SELECTED EXCERPT:

* * * * * * * * *

However, to implement the Restructuring consensually would require the agreement
of all Converting Creditors. The economic effect for Existing Shareholders will
be the same whether the Debt for Equity Exchange is implemented as currently
intended by way of the Scheme and Contractual Arrangements, or is implemented
consensually by way of the Restructuring Agreement.
 
(B)    The Placing and Open Offer
 
        After the share sub-division, partial share reclassification, share
consolidation and Debt for Equity Exchange outlined above, the Company will
place up to 143,853,199 new Ordinary Shares with Deutsche Bank (the ''Placing
Shares'') at a price of 35 pence per Placing Share, raising gross proceeds of
approximately £50 million. The Placing Shares will rank pari passu with the New
Ordinary Shares then in issue. Under the draft Placing and Open Offer Agreement,
on the Placing Date, Deutsche Bank and the Placees will subscribe in full for
the Firm Placed Shares (estimated to be approximately 63 per cent. of the
Placing Shares) and will procure that the subscription funds therefor (estimated
to be approximately £31 million) are effectively remitted to the Company on that
date, net of (i) amounts borrowed under the £22.7 million tranche of the
Deutsche Bank Facilities which are to be repaid out of the proceeds from the
issue of the Firm Placed Shares and (ii) Deutsche Bank's underwriting commission
and costs and expenses incurred to that date. Deutsche Bank's commitment to
enter into the Placing and Open offer Agreement is subject to a number of
conditions. In particular, the launch of the Placing and Open Offer is
conditional on the approval of Deutsche Bank's credit committee and completion
of Deutsche Bank's due diligence in respect of the Placing and Open Offer and
the Group. Under the terms of the Open Offer, Qualifying Shareholders will be
offered the opportunity to subscribe for Placing Shares that have been placed
conditionally with Deutsche Bank and the Placees (the ''Open Offer Shares'') at
a price of 35 pence per Open Offer Share on the following basis:
 
              19 Open Offer Shares for every 1 New Ordinary Share
 
        held on the Open Offer Record Date. To the extent that Qualifying
Shareholders do not subscribe for the Open Offer Shares under the Open Offer,
such shares will be subscribed for by Deutsche Bank and the Placees pursuant to
the Placing and Open Offer Agreement. Dependent upon the level of take up of the
Open Offer by Qualifying Shareholders, Deutsche Bank and the Placees will hold
an amount estimated as being between 63 per cent. and 98 per cent. of the Fully
Enlarged Ordinary Share Capital on completion of the Open Offer.

* * * * * * * * *

DATA LINES:

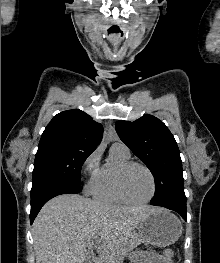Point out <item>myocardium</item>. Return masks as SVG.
Masks as SVG:
<instances>
[{
  "label": "myocardium",
  "mask_w": 220,
  "mask_h": 263,
  "mask_svg": "<svg viewBox=\"0 0 220 263\" xmlns=\"http://www.w3.org/2000/svg\"><path fill=\"white\" fill-rule=\"evenodd\" d=\"M136 166L143 168L148 173L151 179V183H152V189H151L150 195L146 199L140 200V201L132 200L126 195L125 190H124V183H123L124 176L127 173V171ZM115 189H116L118 196L123 202L127 204H131V205H143V204L149 203L153 199L156 193V179L151 169L145 164L136 162V161H128V162H125L119 165L118 168L116 169Z\"/></svg>",
  "instance_id": "myocardium-1"
}]
</instances>
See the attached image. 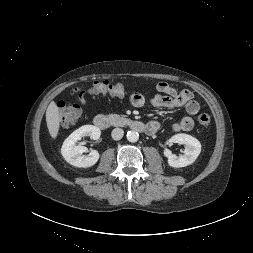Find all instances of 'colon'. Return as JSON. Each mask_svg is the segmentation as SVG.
<instances>
[{
  "label": "colon",
  "instance_id": "obj_1",
  "mask_svg": "<svg viewBox=\"0 0 253 253\" xmlns=\"http://www.w3.org/2000/svg\"><path fill=\"white\" fill-rule=\"evenodd\" d=\"M125 84L110 81H95L89 88L91 94H102L108 96H122L125 93ZM60 111V123L63 127L73 125L81 115V108L77 104H67L65 102L58 103ZM197 122L202 128H206L210 124V116L207 113H201L197 117Z\"/></svg>",
  "mask_w": 253,
  "mask_h": 253
}]
</instances>
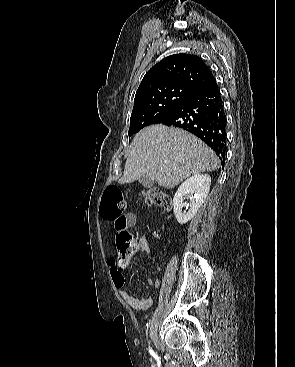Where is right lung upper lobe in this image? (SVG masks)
<instances>
[{"mask_svg":"<svg viewBox=\"0 0 295 367\" xmlns=\"http://www.w3.org/2000/svg\"><path fill=\"white\" fill-rule=\"evenodd\" d=\"M213 81L212 72L200 57L175 54L164 58L145 74L134 101L175 88L193 93Z\"/></svg>","mask_w":295,"mask_h":367,"instance_id":"right-lung-upper-lobe-1","label":"right lung upper lobe"}]
</instances>
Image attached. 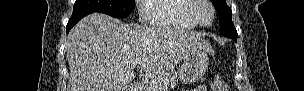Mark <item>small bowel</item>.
Instances as JSON below:
<instances>
[{
    "instance_id": "c3829d8e",
    "label": "small bowel",
    "mask_w": 304,
    "mask_h": 91,
    "mask_svg": "<svg viewBox=\"0 0 304 91\" xmlns=\"http://www.w3.org/2000/svg\"><path fill=\"white\" fill-rule=\"evenodd\" d=\"M205 90H206V88L204 86H199L194 89V91H205Z\"/></svg>"
}]
</instances>
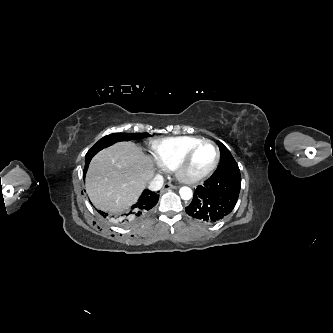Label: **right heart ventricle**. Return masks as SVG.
Returning a JSON list of instances; mask_svg holds the SVG:
<instances>
[{"instance_id":"e07e8e85","label":"right heart ventricle","mask_w":333,"mask_h":333,"mask_svg":"<svg viewBox=\"0 0 333 333\" xmlns=\"http://www.w3.org/2000/svg\"><path fill=\"white\" fill-rule=\"evenodd\" d=\"M202 138L194 136L168 137L152 144L158 162L166 169H174L182 155Z\"/></svg>"}]
</instances>
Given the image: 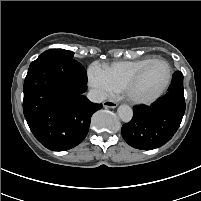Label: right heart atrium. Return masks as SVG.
I'll return each mask as SVG.
<instances>
[{
  "label": "right heart atrium",
  "instance_id": "obj_1",
  "mask_svg": "<svg viewBox=\"0 0 201 201\" xmlns=\"http://www.w3.org/2000/svg\"><path fill=\"white\" fill-rule=\"evenodd\" d=\"M88 82L98 99H105L117 93L107 72L99 64H92L88 69Z\"/></svg>",
  "mask_w": 201,
  "mask_h": 201
}]
</instances>
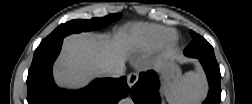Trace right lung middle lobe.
<instances>
[{"label":"right lung middle lobe","instance_id":"1","mask_svg":"<svg viewBox=\"0 0 252 104\" xmlns=\"http://www.w3.org/2000/svg\"><path fill=\"white\" fill-rule=\"evenodd\" d=\"M121 17L120 13L111 14L102 18H93L91 20H72L58 26L49 36H47L40 45L49 44L58 40H62L65 36L71 33L82 31L97 30L106 27L112 21Z\"/></svg>","mask_w":252,"mask_h":104}]
</instances>
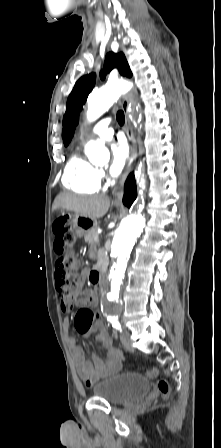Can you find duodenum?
<instances>
[{
    "label": "duodenum",
    "mask_w": 221,
    "mask_h": 448,
    "mask_svg": "<svg viewBox=\"0 0 221 448\" xmlns=\"http://www.w3.org/2000/svg\"><path fill=\"white\" fill-rule=\"evenodd\" d=\"M89 279L94 285L100 286L102 284V270H93L89 275Z\"/></svg>",
    "instance_id": "1"
}]
</instances>
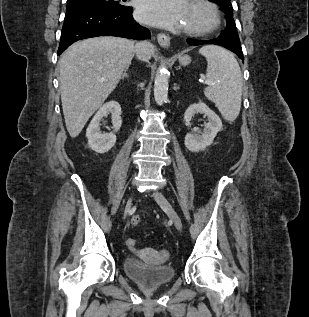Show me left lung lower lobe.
<instances>
[{
	"mask_svg": "<svg viewBox=\"0 0 309 317\" xmlns=\"http://www.w3.org/2000/svg\"><path fill=\"white\" fill-rule=\"evenodd\" d=\"M187 43L189 45H203V44L220 45L234 52L240 59L244 60L242 48L240 45V40H237L227 35H220L218 38H214L211 40L187 39Z\"/></svg>",
	"mask_w": 309,
	"mask_h": 317,
	"instance_id": "obj_1",
	"label": "left lung lower lobe"
}]
</instances>
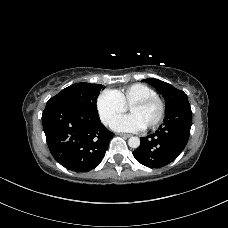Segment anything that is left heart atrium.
Here are the masks:
<instances>
[{
  "mask_svg": "<svg viewBox=\"0 0 228 228\" xmlns=\"http://www.w3.org/2000/svg\"><path fill=\"white\" fill-rule=\"evenodd\" d=\"M112 129L122 132H139L146 127L140 119L134 114L116 117L111 122Z\"/></svg>",
  "mask_w": 228,
  "mask_h": 228,
  "instance_id": "39dd6f15",
  "label": "left heart atrium"
}]
</instances>
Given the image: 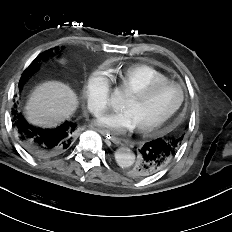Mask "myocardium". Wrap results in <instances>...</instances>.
<instances>
[{
  "label": "myocardium",
  "instance_id": "1",
  "mask_svg": "<svg viewBox=\"0 0 232 232\" xmlns=\"http://www.w3.org/2000/svg\"><path fill=\"white\" fill-rule=\"evenodd\" d=\"M166 86H176L177 88H179L180 99H179L178 103L175 105V107L168 114H166L159 121H157L153 124L147 125V126L138 127L137 131L139 133L144 134V135H149V134H152V133L156 132L157 130L161 129L162 127H164L182 107L184 100H185L186 92H185L184 87L180 83L173 81V80H165V81H160V82H153L151 84H148V85H146L138 90L129 92L127 94V96H129V97H133V98L139 99V100H144V99L148 98L156 90L163 88V87H166Z\"/></svg>",
  "mask_w": 232,
  "mask_h": 232
}]
</instances>
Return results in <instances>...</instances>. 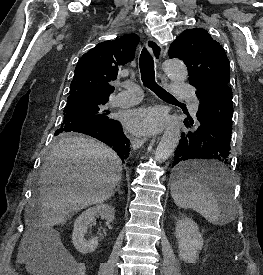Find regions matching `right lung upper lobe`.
<instances>
[{
    "instance_id": "right-lung-upper-lobe-1",
    "label": "right lung upper lobe",
    "mask_w": 263,
    "mask_h": 275,
    "mask_svg": "<svg viewBox=\"0 0 263 275\" xmlns=\"http://www.w3.org/2000/svg\"><path fill=\"white\" fill-rule=\"evenodd\" d=\"M139 37L136 34L121 36L97 44L78 61L70 96L95 95L108 98L114 91L109 82L117 78L118 69L134 59Z\"/></svg>"
}]
</instances>
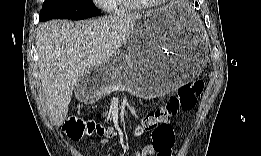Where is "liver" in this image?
I'll return each instance as SVG.
<instances>
[{
    "label": "liver",
    "mask_w": 261,
    "mask_h": 156,
    "mask_svg": "<svg viewBox=\"0 0 261 156\" xmlns=\"http://www.w3.org/2000/svg\"><path fill=\"white\" fill-rule=\"evenodd\" d=\"M139 13L80 22L51 20L36 35L39 77L49 117L61 126L75 84L89 69L110 60L126 40Z\"/></svg>",
    "instance_id": "obj_1"
}]
</instances>
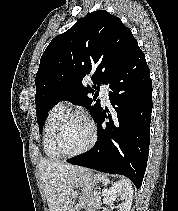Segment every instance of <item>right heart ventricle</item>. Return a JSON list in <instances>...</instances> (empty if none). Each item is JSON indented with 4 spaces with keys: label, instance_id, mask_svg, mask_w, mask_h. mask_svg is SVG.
I'll return each mask as SVG.
<instances>
[{
    "label": "right heart ventricle",
    "instance_id": "1",
    "mask_svg": "<svg viewBox=\"0 0 178 211\" xmlns=\"http://www.w3.org/2000/svg\"><path fill=\"white\" fill-rule=\"evenodd\" d=\"M68 108L63 103L55 104L48 113L44 125L43 149L49 159L61 158L54 147V136L61 120L68 112Z\"/></svg>",
    "mask_w": 178,
    "mask_h": 211
}]
</instances>
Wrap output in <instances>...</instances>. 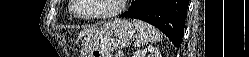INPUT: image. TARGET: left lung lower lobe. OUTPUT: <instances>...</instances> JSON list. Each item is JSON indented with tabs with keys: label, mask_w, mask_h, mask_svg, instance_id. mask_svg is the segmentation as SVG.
I'll use <instances>...</instances> for the list:
<instances>
[{
	"label": "left lung lower lobe",
	"mask_w": 249,
	"mask_h": 57,
	"mask_svg": "<svg viewBox=\"0 0 249 57\" xmlns=\"http://www.w3.org/2000/svg\"><path fill=\"white\" fill-rule=\"evenodd\" d=\"M188 0H133L120 17L146 21L161 30L178 47L184 34Z\"/></svg>",
	"instance_id": "left-lung-lower-lobe-1"
}]
</instances>
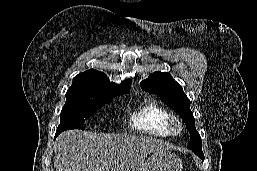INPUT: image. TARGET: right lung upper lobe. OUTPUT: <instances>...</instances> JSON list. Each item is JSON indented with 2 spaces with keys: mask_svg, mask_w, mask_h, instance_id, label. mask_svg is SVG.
Wrapping results in <instances>:
<instances>
[{
  "mask_svg": "<svg viewBox=\"0 0 257 171\" xmlns=\"http://www.w3.org/2000/svg\"><path fill=\"white\" fill-rule=\"evenodd\" d=\"M131 80L123 81L119 86L110 82L108 77L97 70L90 69L82 72L73 78V83L69 89H92L109 91L116 94L128 93Z\"/></svg>",
  "mask_w": 257,
  "mask_h": 171,
  "instance_id": "cb5924a9",
  "label": "right lung upper lobe"
}]
</instances>
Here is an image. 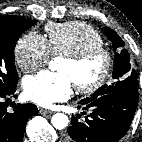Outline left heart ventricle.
Segmentation results:
<instances>
[{
	"label": "left heart ventricle",
	"mask_w": 142,
	"mask_h": 142,
	"mask_svg": "<svg viewBox=\"0 0 142 142\" xmlns=\"http://www.w3.org/2000/svg\"><path fill=\"white\" fill-rule=\"evenodd\" d=\"M103 61L100 57L91 59L90 61L76 66L66 59L62 61L59 66V71L69 75L72 82L75 83H89L96 79L102 71Z\"/></svg>",
	"instance_id": "b2bd125f"
}]
</instances>
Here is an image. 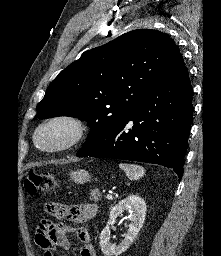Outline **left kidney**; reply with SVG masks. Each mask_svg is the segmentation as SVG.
Returning a JSON list of instances; mask_svg holds the SVG:
<instances>
[{
	"instance_id": "1",
	"label": "left kidney",
	"mask_w": 221,
	"mask_h": 256,
	"mask_svg": "<svg viewBox=\"0 0 221 256\" xmlns=\"http://www.w3.org/2000/svg\"><path fill=\"white\" fill-rule=\"evenodd\" d=\"M125 210L131 212L130 221L128 226L127 234L124 240L119 244L110 243V225L113 221L122 214ZM146 213L145 201L138 195H130L127 198L121 200L117 205H115L109 215V220L106 227L101 231L100 234V247L101 251L105 256H118L125 252L133 240L136 238L140 229L143 226Z\"/></svg>"
}]
</instances>
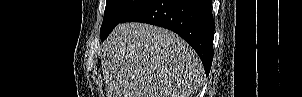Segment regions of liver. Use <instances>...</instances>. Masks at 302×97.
Returning a JSON list of instances; mask_svg holds the SVG:
<instances>
[{
	"label": "liver",
	"instance_id": "liver-1",
	"mask_svg": "<svg viewBox=\"0 0 302 97\" xmlns=\"http://www.w3.org/2000/svg\"><path fill=\"white\" fill-rule=\"evenodd\" d=\"M106 97H192L203 82L195 51L167 29L119 24L103 43Z\"/></svg>",
	"mask_w": 302,
	"mask_h": 97
}]
</instances>
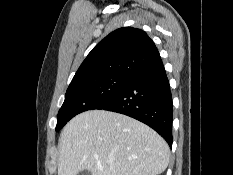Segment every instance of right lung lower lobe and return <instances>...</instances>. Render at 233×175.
I'll return each instance as SVG.
<instances>
[{
	"label": "right lung lower lobe",
	"instance_id": "obj_1",
	"mask_svg": "<svg viewBox=\"0 0 233 175\" xmlns=\"http://www.w3.org/2000/svg\"><path fill=\"white\" fill-rule=\"evenodd\" d=\"M96 109L135 118L153 128L172 146V96L162 61L134 75L113 98Z\"/></svg>",
	"mask_w": 233,
	"mask_h": 175
}]
</instances>
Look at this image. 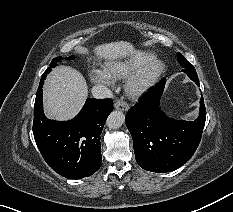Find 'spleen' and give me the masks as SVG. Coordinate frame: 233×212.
I'll return each instance as SVG.
<instances>
[{
	"instance_id": "1",
	"label": "spleen",
	"mask_w": 233,
	"mask_h": 212,
	"mask_svg": "<svg viewBox=\"0 0 233 212\" xmlns=\"http://www.w3.org/2000/svg\"><path fill=\"white\" fill-rule=\"evenodd\" d=\"M168 114H169L170 116H175V113L172 112V111H168Z\"/></svg>"
}]
</instances>
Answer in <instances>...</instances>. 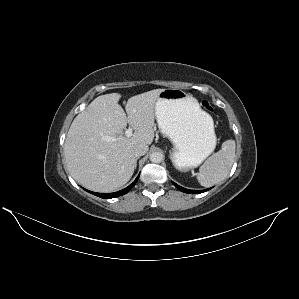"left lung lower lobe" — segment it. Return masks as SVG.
Wrapping results in <instances>:
<instances>
[{
    "label": "left lung lower lobe",
    "mask_w": 299,
    "mask_h": 299,
    "mask_svg": "<svg viewBox=\"0 0 299 299\" xmlns=\"http://www.w3.org/2000/svg\"><path fill=\"white\" fill-rule=\"evenodd\" d=\"M173 184H174L180 191H182V192H184V193H203V192L209 190V189H206V190H189V189H185V188H183V187L177 185V184L174 183V182H173Z\"/></svg>",
    "instance_id": "0a47b994"
}]
</instances>
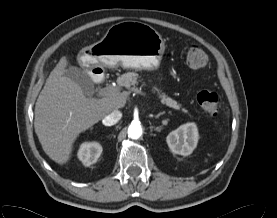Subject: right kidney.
<instances>
[{
    "mask_svg": "<svg viewBox=\"0 0 277 218\" xmlns=\"http://www.w3.org/2000/svg\"><path fill=\"white\" fill-rule=\"evenodd\" d=\"M102 153V146L98 142H84L78 150V158L85 166L97 162Z\"/></svg>",
    "mask_w": 277,
    "mask_h": 218,
    "instance_id": "1",
    "label": "right kidney"
}]
</instances>
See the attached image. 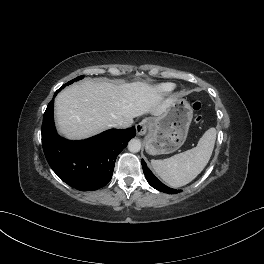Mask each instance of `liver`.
<instances>
[{
    "label": "liver",
    "mask_w": 264,
    "mask_h": 264,
    "mask_svg": "<svg viewBox=\"0 0 264 264\" xmlns=\"http://www.w3.org/2000/svg\"><path fill=\"white\" fill-rule=\"evenodd\" d=\"M176 97L164 98L153 85L133 82L116 85L85 80L64 89L55 100L58 131L68 139H85L124 121L150 113L162 115Z\"/></svg>",
    "instance_id": "obj_1"
}]
</instances>
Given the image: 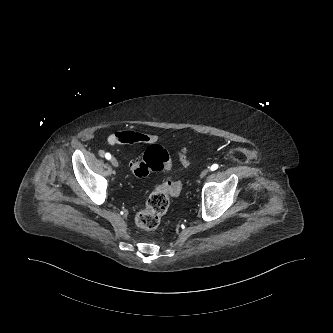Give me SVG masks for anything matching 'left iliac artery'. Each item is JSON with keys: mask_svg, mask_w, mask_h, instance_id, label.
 <instances>
[{"mask_svg": "<svg viewBox=\"0 0 333 333\" xmlns=\"http://www.w3.org/2000/svg\"><path fill=\"white\" fill-rule=\"evenodd\" d=\"M216 169H218V164H213V165L210 167V170H211V171H214V170H216Z\"/></svg>", "mask_w": 333, "mask_h": 333, "instance_id": "44dca946", "label": "left iliac artery"}]
</instances>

* * * * * * * * *

GOALS:
- a) In the restructuring excerpt, what is the price of each Placing Share?
- b) Please output the restructuring excerpt from "held on the" to "the Open Offer.".
- c) Go on with the restructuring excerpt after its final sentence.

RESPONSES PER TASK:
- a) 35 pence per Placing Share.

- b)
held on the Open Offer Record Date. To the extent that Qualifying
Shareholders do not subscribe for the Open Offer Shares under the Open Offer,
such shares will be subscribed for by Deutsche Bank and the Placees pursuant to
the Placing and Open Offer Agreement. Dependent upon the level of take up of the
Open Offer by Qualifying Shareholders, Deutsche Bank and the Placees will hold
an amount estimated as being between 63 per cent. and 98 per cent. of the Fully
Enlarged Ordinary Share Capital on completion of the Open Offer.

- c)
 
        It is the Company's intention to list the Ordinary Shares issued
pursuant to the Debt for Equity Exchange and the Placing and Open Offer on the
Official List and to admit them to trading on the London Stock Exchange. The UK
Listing Authority requires that a sufficient number of these shares
(approximately 25 per cent.) is in public hands. For the purposes of calculating
the number of Ordinary Shares in public hands, individual or group shareholdings
of 5 per cent. or more are excluded. The Company will work with Deutsche Bank,
the Placees and other relevant potential shareholders to admit the relevant
Ordinary Shares to the Official List. However, admission of these shares
following the close of the Open Offer cannot be guaranteed. If the relevant
Ordinary Shares are not admitted at this time, then it is likely that the
Company's listing on the Official List will be cancelled and the Ordinary Shares
will cease to be traded on the London Stock Exchange. In this event, the Company
will use reasonable endeavours to effect the relisting on the Official List of
its Ordinary Shares and their admission to the London Stock Exchange within a
reasonable timeframe. The underwriting and cash-out alternative obligations of
Deutsche Bank in the proposed Placing and Open Offer Agreement in relation to
the Open Offer Shares are conditional, inter alia, upon those shares being
admitted to the Official List. In the event this condition is not satisfied,
Deutsche Bank will be entitled to terminate its underwriting obligations.
 
        Not all Shareholders will be Qualifying Shareholders. Certain
Shareholders who are on the register of members as at the Open Offer Record Date
but who are not resident in the UK will not be entitled to participate in the
Open Offer. In addition, as a result of the share sub-division, partial share
reclassification and share consolidation outlined above, Existing Shareholders
who hold fewer than 400 Existing Ordinary Shares at the Record Date (whether or
not they are resident in the UK) will not be entitled to participate in the Open
Offer in respect of those shares.
 
        Qualifying Shareholders who subscribe for their Open Offer entitlement
in full will retain their relative holdings (immediately following the Debt for
Equity Exchange) in the Fully Enlarged Ordinary Share Capital following the
Placing and Open Offer. Therefore, if those of the Existing Shareholders who
become Qualifying Shareholders subscribe in full for their entitlements under
the Open Offer, they (together with the holders of the aggregated fractional
entitlements) will hold in aggregate 4.75 per cent. of the Fully Enlarged
Ordinary Share Capital.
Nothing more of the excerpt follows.